CUANDO EL GATO NO ESTÁ...
La referencia inmediata e inevitable para cualquier director que quiera hacer una película de género es la de Alfred Hitchcock, el llamado “Maestro del suspenso”. Es loable que Carlos Sorín, en su séptima película, haya abordado un guión de estas características. Los filmes argentinos le son algo esquivos al cine de género, incluyendo al propio Sorín, por lo que es para festejar que la cartelera local se vea engalanada por “El gato desaparece”. Si bien la historia es algo escueta, es meritorio que el suspenso crezca y se sostenga a lo largo de la cinta.
Luis es un profesor universitario que es dado de alta de un instituto neuropsiquiátrico, al que fue a parar por una reacción violenta que tuvo contra un colega. Vuelve a su casa, con la medicación indispensablemente prescripta, para recobrar su matrimonio con Beatriz, y su contacto con su hija, con sus alumnos, y con Donatello, su gato negro, el único que no lo recibe bien.
La relación con su esposa es fría y distante, pero no por lo que pueda estar pasándole a él, sino que, a raíz de la desaparición del gato, ella comenzará a transitar un período invadido por desconfianzas y pesadillas, que acrecientan su desvelo día a día y, especialmente, noche a noche.
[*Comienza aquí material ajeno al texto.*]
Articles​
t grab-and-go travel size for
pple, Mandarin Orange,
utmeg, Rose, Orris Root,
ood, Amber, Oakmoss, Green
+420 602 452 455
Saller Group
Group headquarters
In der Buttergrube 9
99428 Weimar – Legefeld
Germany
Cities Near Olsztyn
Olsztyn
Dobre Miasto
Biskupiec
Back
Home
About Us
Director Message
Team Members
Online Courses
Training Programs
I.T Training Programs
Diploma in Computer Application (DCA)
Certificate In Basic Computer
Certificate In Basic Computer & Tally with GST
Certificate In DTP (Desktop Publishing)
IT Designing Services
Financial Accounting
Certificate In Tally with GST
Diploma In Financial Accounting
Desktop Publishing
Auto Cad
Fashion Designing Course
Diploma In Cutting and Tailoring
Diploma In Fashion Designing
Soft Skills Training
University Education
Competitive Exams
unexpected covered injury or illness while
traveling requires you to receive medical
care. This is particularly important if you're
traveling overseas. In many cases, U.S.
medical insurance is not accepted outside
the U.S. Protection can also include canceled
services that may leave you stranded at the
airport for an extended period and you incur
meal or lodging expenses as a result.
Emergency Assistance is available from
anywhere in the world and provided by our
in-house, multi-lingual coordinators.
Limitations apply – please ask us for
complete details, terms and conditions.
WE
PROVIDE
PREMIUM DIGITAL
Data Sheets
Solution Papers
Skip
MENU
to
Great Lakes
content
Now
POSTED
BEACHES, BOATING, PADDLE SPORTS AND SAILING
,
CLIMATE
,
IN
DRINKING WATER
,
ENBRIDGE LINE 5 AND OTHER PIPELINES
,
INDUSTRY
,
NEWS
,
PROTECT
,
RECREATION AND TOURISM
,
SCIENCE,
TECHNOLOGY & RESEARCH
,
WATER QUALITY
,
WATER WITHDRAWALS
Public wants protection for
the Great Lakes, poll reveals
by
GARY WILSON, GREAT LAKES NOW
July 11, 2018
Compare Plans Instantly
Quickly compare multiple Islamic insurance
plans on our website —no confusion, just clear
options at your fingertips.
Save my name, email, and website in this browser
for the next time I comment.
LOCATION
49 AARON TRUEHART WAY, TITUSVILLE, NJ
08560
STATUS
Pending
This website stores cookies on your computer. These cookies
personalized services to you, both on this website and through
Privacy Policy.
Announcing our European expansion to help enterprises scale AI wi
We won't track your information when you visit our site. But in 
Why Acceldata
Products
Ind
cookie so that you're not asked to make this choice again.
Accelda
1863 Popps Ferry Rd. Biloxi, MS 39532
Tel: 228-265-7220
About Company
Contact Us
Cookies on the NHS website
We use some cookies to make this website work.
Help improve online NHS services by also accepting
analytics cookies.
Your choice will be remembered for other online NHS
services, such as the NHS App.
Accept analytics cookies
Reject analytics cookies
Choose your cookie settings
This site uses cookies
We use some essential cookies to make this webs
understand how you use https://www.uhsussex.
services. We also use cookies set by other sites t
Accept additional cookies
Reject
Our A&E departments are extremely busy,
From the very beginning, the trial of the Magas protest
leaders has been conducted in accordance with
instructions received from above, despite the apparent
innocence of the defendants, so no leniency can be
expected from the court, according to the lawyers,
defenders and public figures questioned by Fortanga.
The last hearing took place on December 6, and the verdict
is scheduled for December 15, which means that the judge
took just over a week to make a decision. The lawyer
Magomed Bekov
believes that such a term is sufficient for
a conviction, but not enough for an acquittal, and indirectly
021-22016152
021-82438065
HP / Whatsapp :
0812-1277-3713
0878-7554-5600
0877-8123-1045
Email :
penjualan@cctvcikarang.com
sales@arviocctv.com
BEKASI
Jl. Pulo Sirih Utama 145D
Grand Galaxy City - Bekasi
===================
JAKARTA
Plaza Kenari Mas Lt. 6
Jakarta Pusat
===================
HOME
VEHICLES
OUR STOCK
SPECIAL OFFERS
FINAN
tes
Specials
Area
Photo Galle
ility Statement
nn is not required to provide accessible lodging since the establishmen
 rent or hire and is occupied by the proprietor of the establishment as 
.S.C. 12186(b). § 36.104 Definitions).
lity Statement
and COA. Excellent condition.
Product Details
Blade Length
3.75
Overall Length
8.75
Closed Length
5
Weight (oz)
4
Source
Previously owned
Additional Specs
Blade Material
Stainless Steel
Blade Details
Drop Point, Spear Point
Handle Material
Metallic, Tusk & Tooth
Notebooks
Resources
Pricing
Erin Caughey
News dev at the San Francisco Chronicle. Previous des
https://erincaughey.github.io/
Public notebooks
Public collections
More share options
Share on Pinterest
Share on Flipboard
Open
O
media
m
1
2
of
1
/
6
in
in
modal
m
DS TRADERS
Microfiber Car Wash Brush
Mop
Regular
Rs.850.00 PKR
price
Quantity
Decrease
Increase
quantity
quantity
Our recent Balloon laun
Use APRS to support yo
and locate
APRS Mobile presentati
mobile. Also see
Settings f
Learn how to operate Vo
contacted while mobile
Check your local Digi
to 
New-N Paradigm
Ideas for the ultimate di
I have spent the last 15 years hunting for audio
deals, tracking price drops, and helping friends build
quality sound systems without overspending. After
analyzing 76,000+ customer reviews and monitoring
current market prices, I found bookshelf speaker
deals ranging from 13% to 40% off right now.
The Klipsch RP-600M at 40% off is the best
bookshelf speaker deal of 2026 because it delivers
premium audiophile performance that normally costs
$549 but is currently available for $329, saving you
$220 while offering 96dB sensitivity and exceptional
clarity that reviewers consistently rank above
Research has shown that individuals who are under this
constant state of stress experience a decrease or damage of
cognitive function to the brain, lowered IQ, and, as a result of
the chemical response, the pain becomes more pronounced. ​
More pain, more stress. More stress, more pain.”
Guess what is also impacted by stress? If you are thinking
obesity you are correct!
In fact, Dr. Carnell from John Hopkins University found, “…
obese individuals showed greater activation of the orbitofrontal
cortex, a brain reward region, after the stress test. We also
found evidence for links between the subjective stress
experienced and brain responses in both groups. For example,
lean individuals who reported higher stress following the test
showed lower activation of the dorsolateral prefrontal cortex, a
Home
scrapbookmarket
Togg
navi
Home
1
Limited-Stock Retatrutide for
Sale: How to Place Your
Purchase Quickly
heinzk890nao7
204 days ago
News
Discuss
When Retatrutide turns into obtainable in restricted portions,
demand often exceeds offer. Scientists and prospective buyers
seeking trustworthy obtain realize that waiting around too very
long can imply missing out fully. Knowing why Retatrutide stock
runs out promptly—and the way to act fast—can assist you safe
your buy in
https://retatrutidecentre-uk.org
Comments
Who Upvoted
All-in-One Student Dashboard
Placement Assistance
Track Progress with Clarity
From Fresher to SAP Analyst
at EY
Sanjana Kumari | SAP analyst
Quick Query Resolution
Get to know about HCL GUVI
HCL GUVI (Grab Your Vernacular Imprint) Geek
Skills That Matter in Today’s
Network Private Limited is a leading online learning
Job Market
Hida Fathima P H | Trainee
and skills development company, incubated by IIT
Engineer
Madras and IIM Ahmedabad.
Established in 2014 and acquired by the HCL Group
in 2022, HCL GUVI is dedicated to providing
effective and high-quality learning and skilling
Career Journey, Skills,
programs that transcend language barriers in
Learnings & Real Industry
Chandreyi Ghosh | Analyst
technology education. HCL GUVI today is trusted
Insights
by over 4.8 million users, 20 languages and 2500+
El gato es el que acentúa lo que ella cree que ocurre, y en ello va la historia hasta concluir en lo insospechado.
En este breve resumen está la clave para descifrar el destino de los personajes, y Sorín, astutamente, se encarga de poner pistas y trampas, hasta arribar a un final impensado; un final que un cartel al inicio del filme se encarga de advertirle al espectador de tener cautela de no develarlo (recurso comercial que le dicen).
Toda la puesta en escena está al servicio de este misterioso filme: la fotografía en scope (sistema de filmación caracterizado por el uso de imágenes amplias en el rodaje) de Julián Apezteguía, la música de Nicolás Sorín (hijo del director), la dirección de arte de Margarita Jusid y el sonido de José Luis Díaz; todos ellos aportan su talento para brindar una obra infrecuente en nuestro cine.
Sus dos figuras medulares y casi excluyentes son un excelentemente medido y misterioso Luis Luque y una nerviosa y enorme Beatriz Spelzini, ésta última constituida como protagonista dominante del conflicto del guión, dueña de un rostro (con todas las arrugas no operadas de una mujer de 50) y una poderosa expresividad, lamentablemente desaprovechadas por la pantalla local. Sorín se encarga de sacarle todo el jugo para brindar un producto más que aceptable, esperando que no sea un único ejemplo en su filmografía, sino el comienzo del abordaje de otros nuevos caminos.